David Chinner wrote:
On Mon, Nov 26, 2007 at 12:29:36PM +1100, Lachlan McIlroy wrote:
David Chinner wrote:
On Mon, Nov 26, 2007 at 11:19:57AM +1100, Lachlan McIlroy wrote:
David Chinner wrote:
On Fri, Nov 23, 2007 at 06:04:39PM +1100, Lachlan McIlroy wrote:
The easy solution is to log everything so that log replay doesn't need
to check if the on-disk version is newer - it can just replay the log.
But logging everything would cause too much log traffic so this patch
is a compromise and it logs a transaction before we flush an inode to
disk only if it has changes that have not yet been logged.
The problem with this is that the inode will be marked dirty during the
transaction, so we'll never be able to clean an inode if we issue a
transaction during inode writeback.
Ah, yeah, good point.
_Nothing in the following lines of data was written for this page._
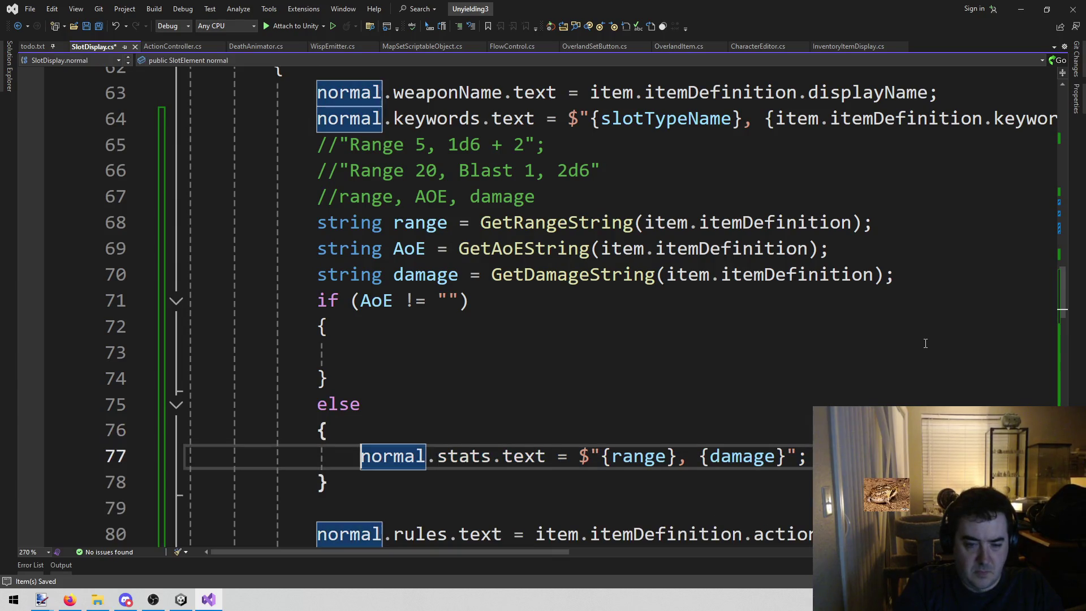
key("ctrl+c")
key("Up")
key("Up")
key("Up")
key("ctrl+v")
Step: Insert an {AoE} placeholder between range and damage in the if branch and save
key("Left")
key("Left")
key("Left")
key("ctrl+Left")
key("ctrl+Left")
type("{}")
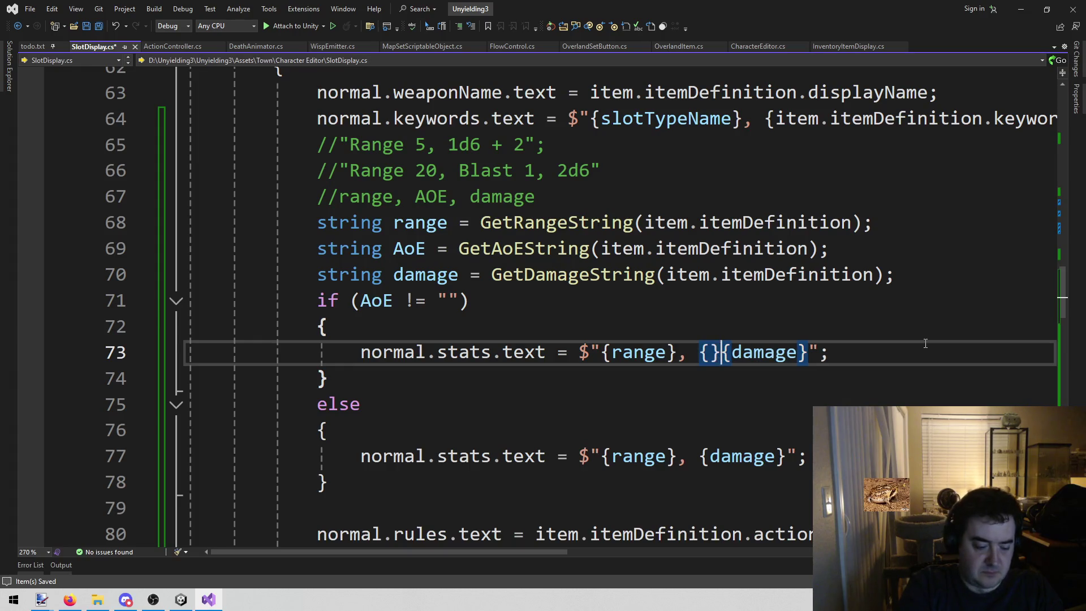
type(",")
key("Left")
key("Right")
key("Left")
key("Left")
key("Left")
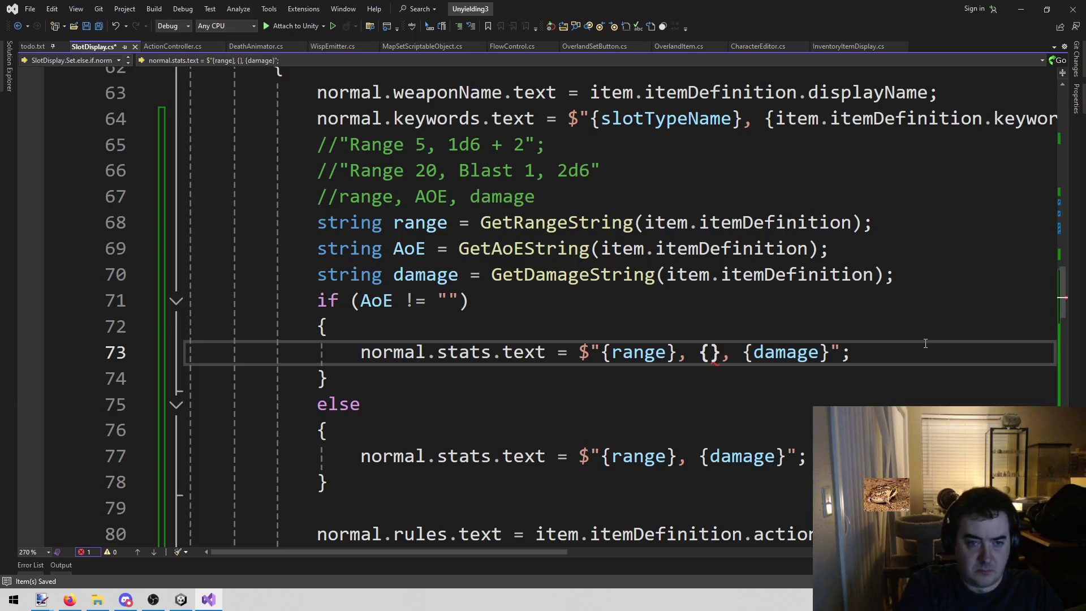
type("AoE")
key("ctrl+s")
key("Down")
key("Down")
key("Down")
scroll(479, 327, "down", 2)
left_click(479, 326)
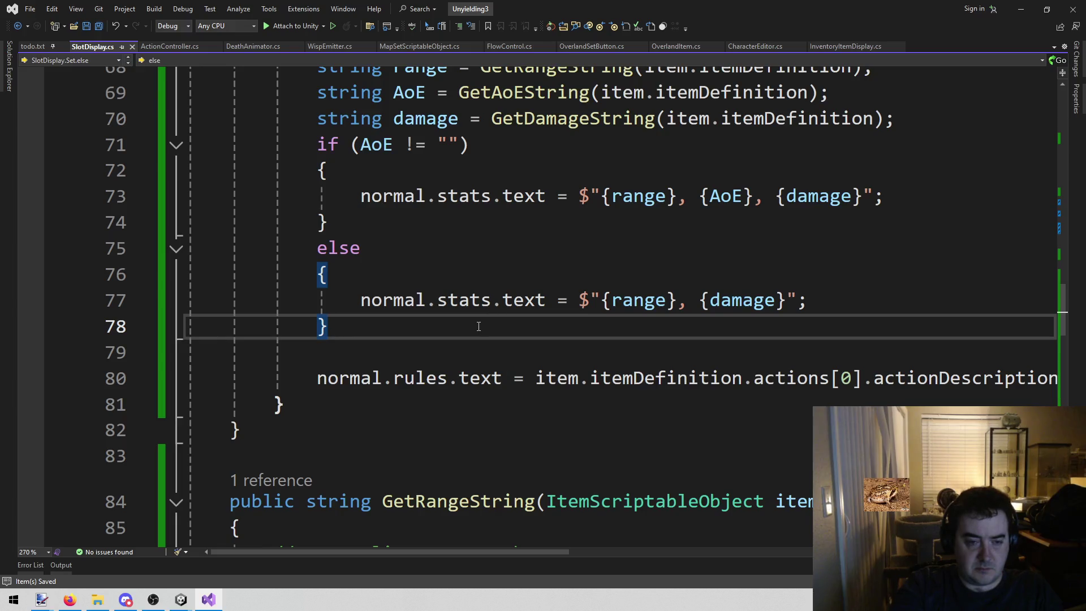
scroll(476, 326, "up", 3)
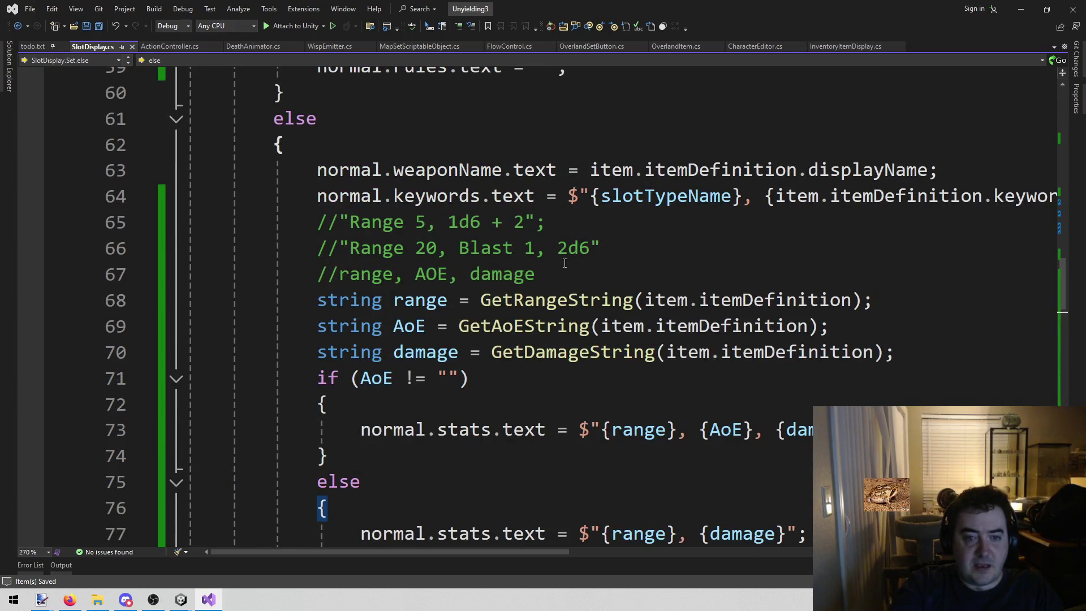
left_click(181, 599)
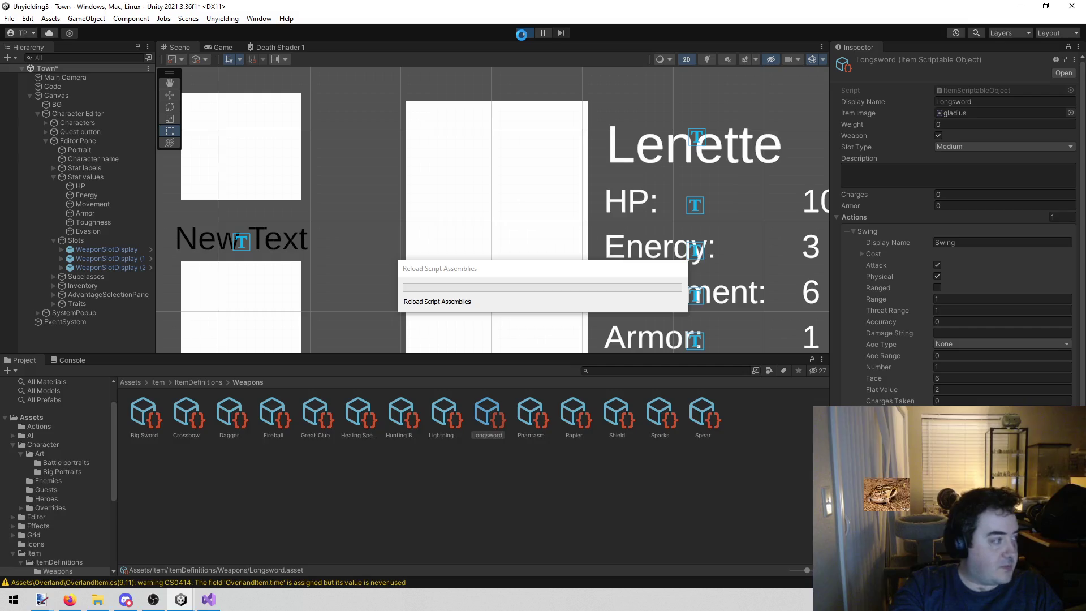
Step: Run the game and maximize the Game view
left_click(521, 35)
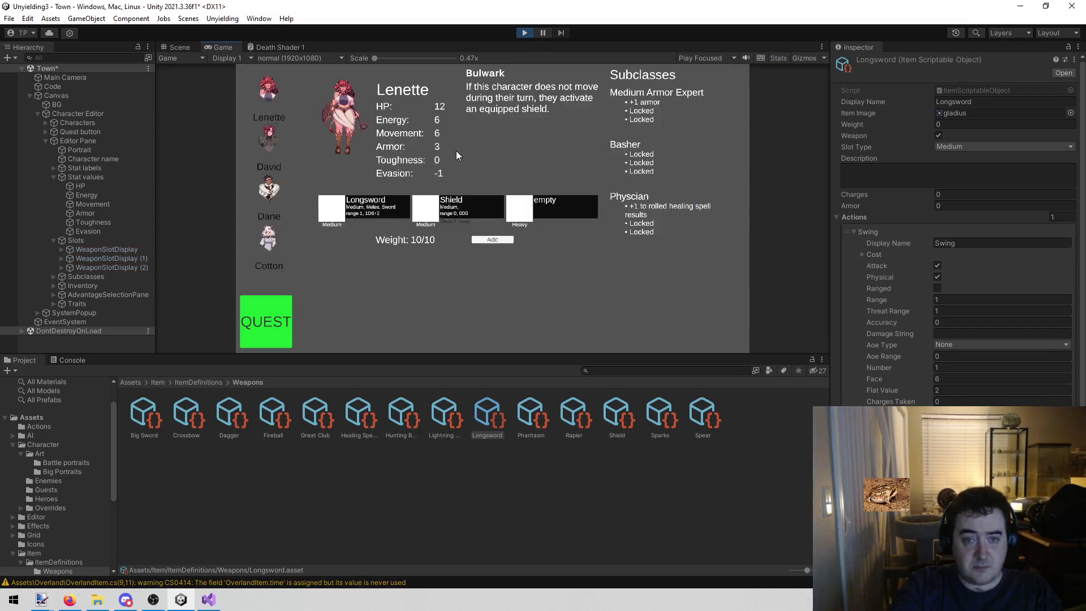
right_click(215, 50)
left_click(245, 87)
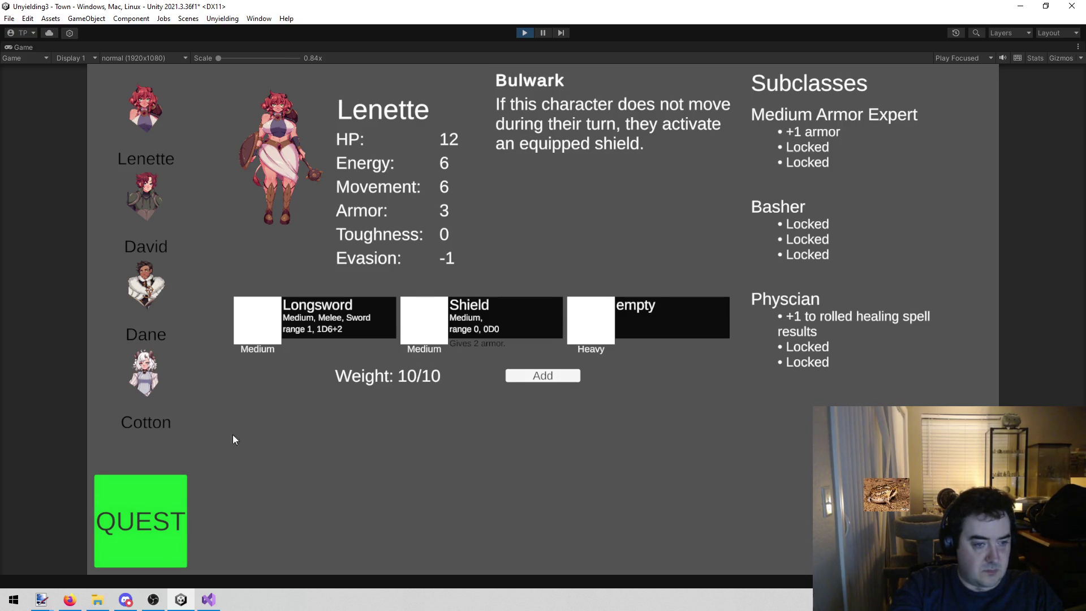
Step: Check David's, Dane's, Cotton's and Lenette's weapon slot stats, then stop the game
left_click(160, 185)
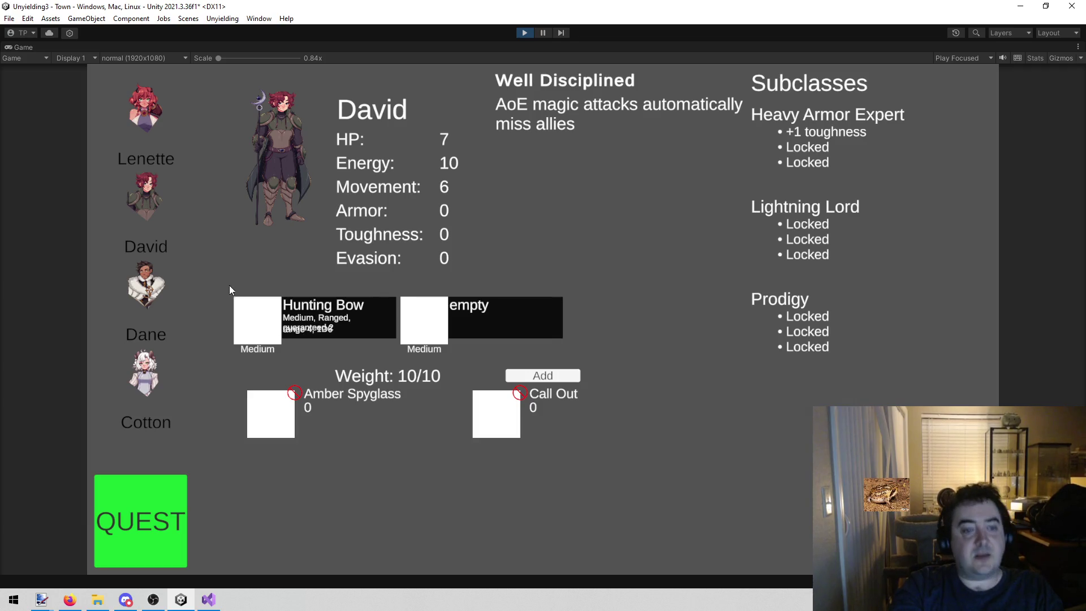
left_click(138, 277)
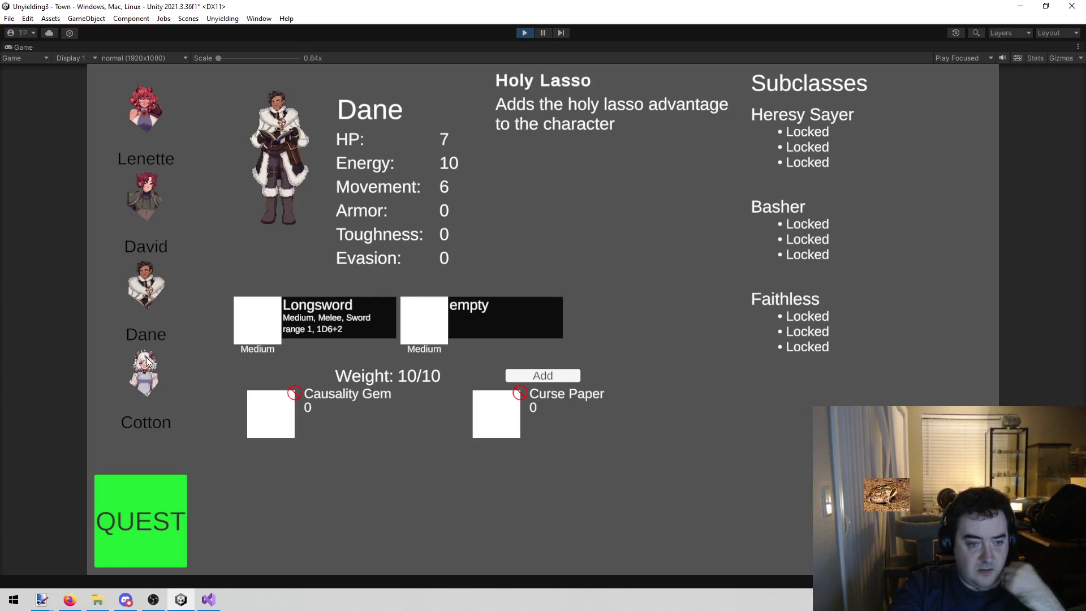
left_click(149, 388)
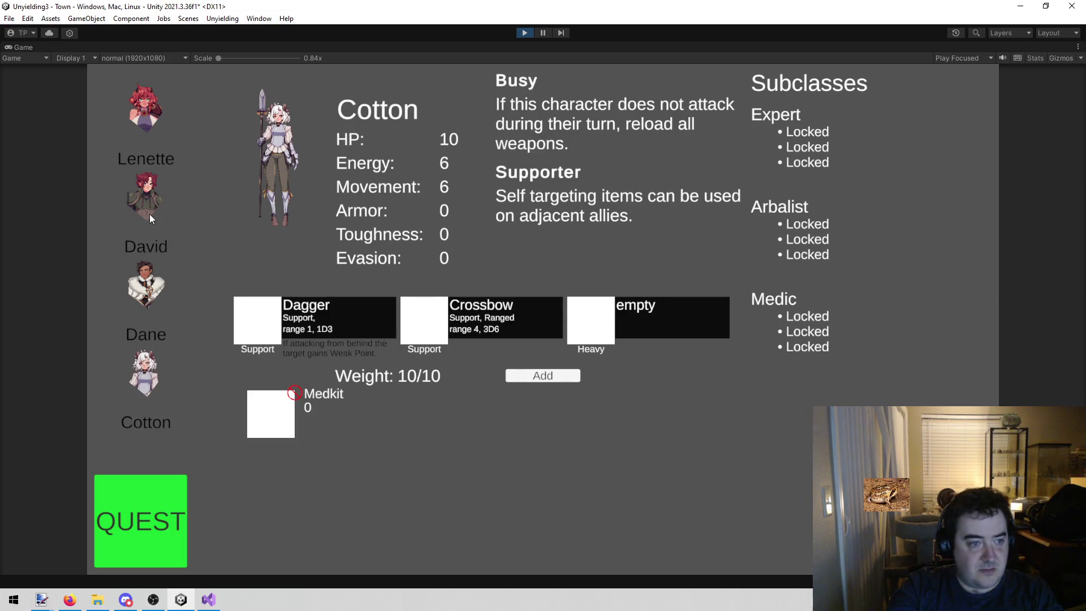
left_click(141, 98)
I wrote this patch back before that "dirty inode
on transaction" patch went in.
Wouldn't have made aany difference - the inode woul dbe marked dirty
at transaction completion...
For this transaction though the changes
to the inode have already been made (ie when we set i_update_core and
called mark_inode_dirty_sync()) so there is no need to dirty it in this
transaction. I'll keep digging. Thanks.
I wouldn't worry too much about this problem right now - I'm working
on moving the dirty state into the inode radix trees so i_update_core
might even go away completely soon....
Which problem? Just the bit about dirtying the inode or will your changes
allow us to log all inode changes?
Trying to change XFS to logging all updates.
That would be great. But what about the increase in log traffic that has
deterred us from doing this in the past?
What's the motivation for moving the dirty state?
Better inode writeback clustering. i.e. it's easy to find all the dirty
inodes and then we can write them in larger contiguous chunks. The first
"hack" at this I did tracked only inodes in the AIL. Sequential create
of small files improved by about 20% with better clustering during
tail pushing operations. I'm trying to make it track all dirty inodes
at this point (via ->dirty_inode). This may mean that i_update_core
is not needed to track whether an inode needs writeback or not.
Okay, I'm interested to see what you come up with.
Not to mention all that horrible IPOINTER crap can get removed from
xfs_sync_inodes() because finding dirty inodes is now a lockless radix
tree traverse based on a dirty tag lookup.
Oh good, that macro hackery is ugly.
That also means the global mount inodes list can be replaced by a lockless
radix
tree traverse, so we can lose another 2 pointers in the xfs_inode_t and lock
operations out of the inode get and reclaim paths.
|